Globalmente, entre 2023 e 2025, o mercado da arte atravessou uma retração considerável. O encerramento de galerias, o fechamento de museus e a diminuição do apetite comprador passaram a sinalizar certa desaceleração no consumo da arte, sobretudo nos segmentos mais sensíveis às oscilações conjunturais. Apesar do impacto negativo, esse momento teve um efeito moderador, como se estivéssemos aprendendo a nos virar com pouco. Algumas práticas aparentemente glamorosas, mas inúteis, perderam força, e uma lógica mais prudente e comercial começou a se impor. E isso é importante. Ao reduzir a dependência do entusiasmo imediato, abriu-se espaço para decisões mais refletidas e menos voláteis.
No fechamento de 2025 alguns indícios de retomada tornaram-se mais nítidos.

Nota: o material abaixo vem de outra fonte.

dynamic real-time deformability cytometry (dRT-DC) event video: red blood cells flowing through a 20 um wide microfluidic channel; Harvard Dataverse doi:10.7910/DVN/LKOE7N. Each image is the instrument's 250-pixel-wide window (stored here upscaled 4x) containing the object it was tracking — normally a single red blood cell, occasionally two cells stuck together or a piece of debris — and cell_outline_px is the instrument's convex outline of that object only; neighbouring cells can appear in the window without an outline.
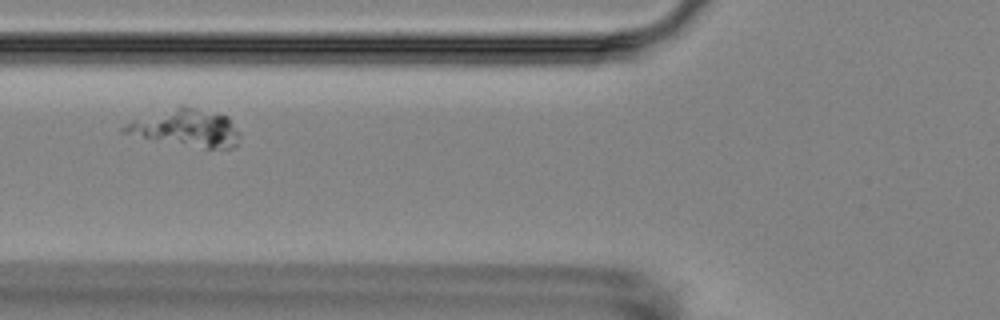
{"species": "Egyptian fruit bat (a non-hibernating species)", "species_latin": "Rousettus aegyptiacus", "temperature_condition": "room temperature", "stored_images_in_passage": 5, "camera_frame_rate_fps": 3000, "um_per_image_px": 0.085, "animal": {"sex": "female"}, "frame": {"image": 1, "passage_image": 4, "time_ms": 3.333, "image_size_px": [1000, 320], "cell_outline_px": [[240, 136], [236, 148], [208, 148], [156, 140], [120, 132], [120, 128], [136, 120], [180, 104], [184, 104], [228, 116], [240, 132]], "centroid_in_image_um": [15.9, 10.86], "position_along_channel_um": 109.9, "area_um2": 24.85}}
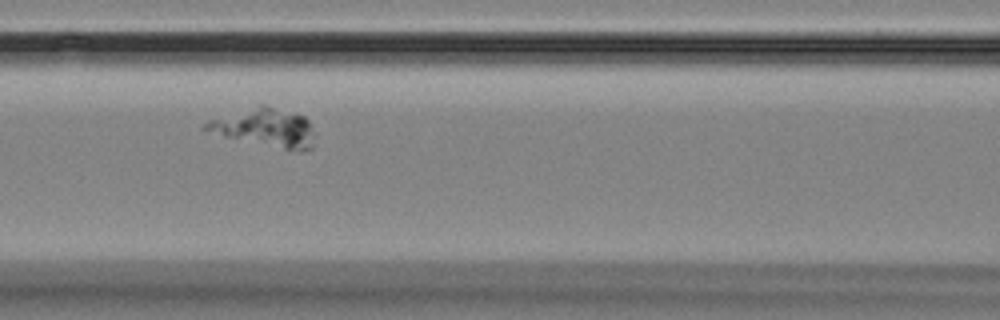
{"frame": {"image": 2, "passage_image": 5, "time_ms": 4.333, "image_size_px": [1000, 320], "cell_outline_px": [[316, 136], [312, 148], [300, 152], [224, 136], [200, 128], [208, 120], [260, 104], [264, 104], [296, 112], [304, 116], [308, 120]], "centroid_in_image_um": [22.6, 10.83], "position_along_channel_um": 144.0, "area_um2": 24.45}}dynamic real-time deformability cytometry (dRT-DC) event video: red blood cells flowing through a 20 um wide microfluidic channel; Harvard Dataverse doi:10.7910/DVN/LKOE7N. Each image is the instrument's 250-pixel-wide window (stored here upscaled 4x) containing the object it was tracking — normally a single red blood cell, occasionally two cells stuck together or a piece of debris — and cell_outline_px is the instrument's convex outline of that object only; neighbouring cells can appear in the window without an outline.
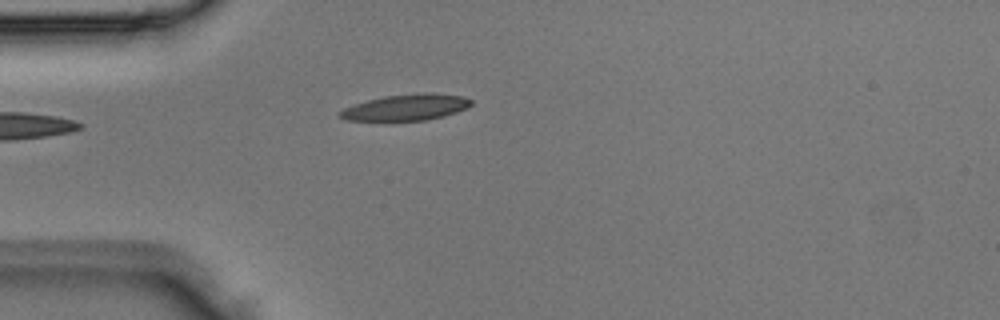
{"species": "Egyptian fruit bat (a non-hibernating species)", "species_latin": "Rousettus aegyptiacus", "temperature_condition": "room temperature", "stored_images_in_passage": 1, "camera_frame_rate_fps": 3000, "um_per_image_px": 0.085, "animal": {"sex": "male"}, "frame": {"image": 1, "passage_image": 1, "time_ms": 0.0, "image_size_px": [1000, 320], "cell_outline_px": [[472, 104], [468, 108], [444, 116], [424, 120], [348, 120], [340, 116], [340, 112], [344, 108], [368, 100], [384, 96], [424, 92], [432, 92], [464, 96], [472, 100]], "centroid_in_image_um": [34.61, 9.1], "position_along_channel_um": 50.4, "area_um2": 19.83}}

Grandes leilões internacionais superaram expectativas iniciais, enquanto feiras de referência voltaram a apresentar resultados consistentes. Vale notar que as principais casas de leilão, tradicionalmente bons termômetros do setor, registraram crescimento de receita após um período prolongado de instabilidade. Esses sinais, embora ainda pontuais, sugerem uma mudança gradual de ciclo, construída com cautela após anos particularmente desafiadores.

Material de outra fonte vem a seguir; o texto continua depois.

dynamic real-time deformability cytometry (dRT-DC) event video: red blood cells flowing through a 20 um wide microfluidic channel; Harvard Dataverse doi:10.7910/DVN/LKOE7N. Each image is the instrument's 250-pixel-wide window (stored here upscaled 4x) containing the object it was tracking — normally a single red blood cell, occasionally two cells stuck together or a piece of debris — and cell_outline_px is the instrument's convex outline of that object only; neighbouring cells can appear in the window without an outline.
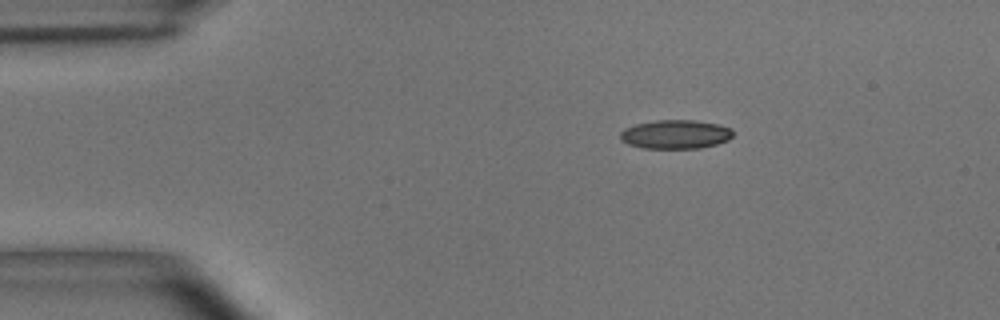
{"species": "common noctule bat (a hibernating species)", "species_latin": "Nyctalus noctula", "temperature_condition": "room temperature", "stored_images_in_passage": 46, "camera_frame_rate_fps": 3000, "um_per_image_px": 0.085, "animal": {"sex": "male", "body_mass_g": 15.6}, "frame": {"image": 1, "passage_image": 1, "time_ms": 0.0, "image_size_px": [1000, 320], "cell_outline_px": [[732, 136], [728, 140], [716, 144], [700, 148], [644, 148], [628, 144], [620, 140], [620, 132], [624, 128], [636, 124], [656, 120], [692, 120], [716, 124], [732, 128]], "centroid_in_image_um": [57.39, 11.42], "position_along_channel_um": 27.6, "area_um2": 18.9}}
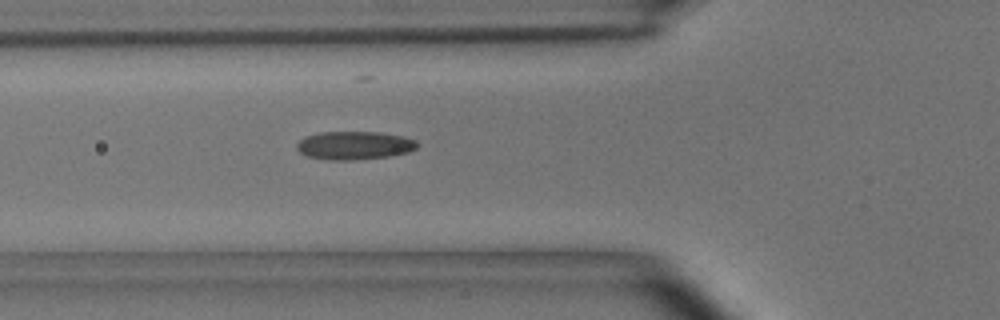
{"frame": {"image": 2, "passage_image": 11, "time_ms": 3.333, "image_size_px": [1000, 320], "cell_outline_px": [[420, 144], [416, 148], [408, 152], [388, 156], [352, 160], [328, 160], [304, 156], [296, 148], [296, 144], [304, 136], [320, 132], [380, 132], [404, 136], [416, 140]], "centroid_in_image_um": [30.1, 12.36], "position_along_channel_um": 95.7, "area_um2": 20.06}}
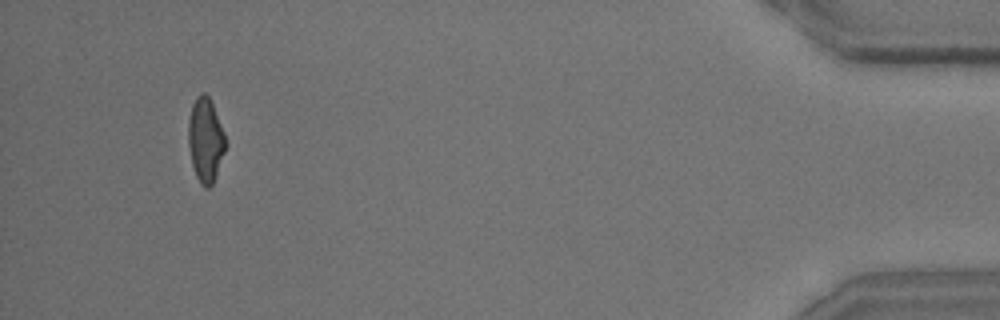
{"frame": {"image": 3, "passage_image": 43, "time_ms": 14.0, "image_size_px": [1000, 320], "cell_outline_px": [[228, 144], [216, 176], [212, 184], [208, 188], [204, 188], [200, 184], [196, 176], [192, 164], [188, 144], [188, 120], [192, 104], [196, 96], [200, 92], [204, 92], [208, 96], [212, 104], [224, 132]], "centroid_in_image_um": [17.47, 11.91], "position_along_channel_um": 417.7, "area_um2": 18.5}, "authors_computed_cell_mechanics": {"area_um2": 18.9584, "velocity_mm_per_s": 3.6876, "shape_relaxation_time_tau1_ms": 3.7612, "shape_relaxation_time_tau2_ms": 1.6747, "deformation_change_tau1": 0.1491, "deformation_change_tau2": 0.1038}}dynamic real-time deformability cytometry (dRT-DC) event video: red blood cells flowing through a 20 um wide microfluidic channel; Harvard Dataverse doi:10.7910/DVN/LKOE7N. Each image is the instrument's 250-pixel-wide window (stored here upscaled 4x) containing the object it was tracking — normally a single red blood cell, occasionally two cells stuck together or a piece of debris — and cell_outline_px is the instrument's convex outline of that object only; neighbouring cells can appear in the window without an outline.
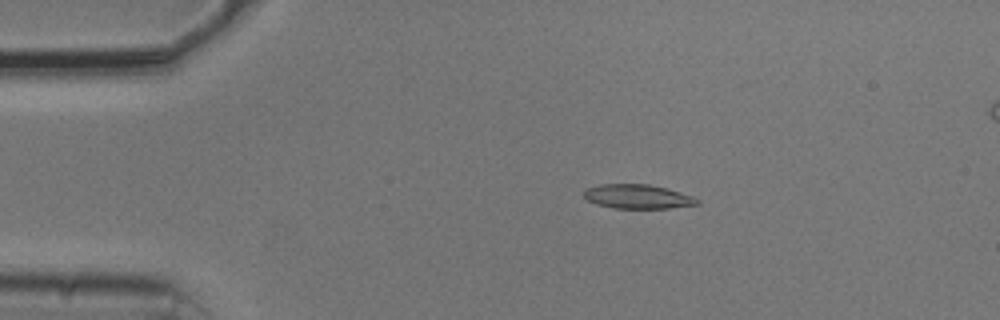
{"species": "common noctule bat (a hibernating species)", "species_latin": "Nyctalus noctula", "temperature_condition": "cold", "stored_images_in_passage": 18, "camera_frame_rate_fps": 3000, "um_per_image_px": 0.085, "animal": {"sex": "male", "body_mass_g": 20.5, "forearm_length_mm": 52.5}, "frame": {"image": 1, "passage_image": 10, "time_ms": 3.0, "image_size_px": [1000, 320], "cell_outline_px": [[700, 204], [668, 208], [616, 208], [596, 204], [588, 200], [584, 196], [584, 192], [588, 188], [600, 184], [648, 184], [668, 188], [692, 196], [700, 200]], "centroid_in_image_um": [54.23, 16.7], "position_along_channel_um": 30.8, "area_um2": 15.9}}
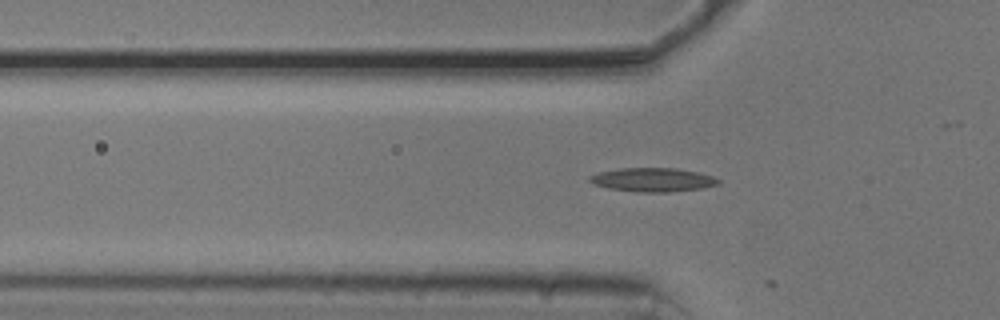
{"frame": {"image": 2, "passage_image": 17, "time_ms": 5.333, "image_size_px": [1000, 320], "cell_outline_px": [[720, 184], [700, 188], [672, 192], [640, 192], [608, 188], [596, 184], [588, 180], [588, 176], [600, 172], [620, 168], [676, 168], [696, 172], [712, 176], [720, 180]], "centroid_in_image_um": [55.49, 15.28], "position_along_channel_um": 70.3, "area_um2": 17.69}}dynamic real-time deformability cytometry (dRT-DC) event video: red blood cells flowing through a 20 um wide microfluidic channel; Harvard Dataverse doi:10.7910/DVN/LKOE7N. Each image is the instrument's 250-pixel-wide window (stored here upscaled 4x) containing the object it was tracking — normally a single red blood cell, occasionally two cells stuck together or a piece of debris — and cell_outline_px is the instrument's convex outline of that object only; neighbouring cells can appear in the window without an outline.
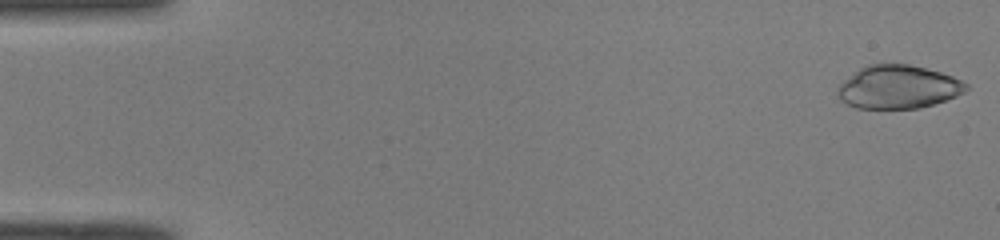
{"species": "common noctule bat (a hibernating species)", "species_latin": "Nyctalus noctula", "temperature_condition": "room temperature", "stored_images_in_passage": 49, "camera_frame_rate_fps": 3000, "um_per_image_px": 0.085, "animal": {"sex": "male", "body_mass_g": 19.0, "forearm_length_mm": 50.8}, "frame": {"image": 1, "passage_image": 1, "time_ms": 0.0, "image_size_px": [1000, 240], "cell_outline_px": [[968, 88], [964, 92], [956, 96], [920, 108], [856, 108], [840, 100], [836, 92], [836, 88], [844, 80], [860, 68], [868, 64], [908, 64], [940, 72], [952, 76], [968, 84]], "centroid_in_image_um": [76.32, 7.39], "position_along_channel_um": 8.7, "area_um2": 32.19}}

Já para 2026, o horizonte que se desenha é menos de expansão acelerada e mais de reorganização estrutural. O foco desloca-se para a consolidação: sustentabilidade financeira, estratégias culturais de longo prazo e a incorporação de formatos digitais e híbridos passam a ocupar um papel central. Também aqui o ritmo importa. Em vez de crescimento impulsivo, o desafio consiste, essencialmente, em estabelecer um equilíbrio duradouro entre valor cultural e viabilidade econômica, algo que, como se sabe, exige tempo, consistência e escolhas bem calibradas.
Referência
BROWN, Kate. Where Art Insiders Are Placing Their Bets in 2026. Artnet News, 8 jan. 2026. Entrevista com Marc Spiegler.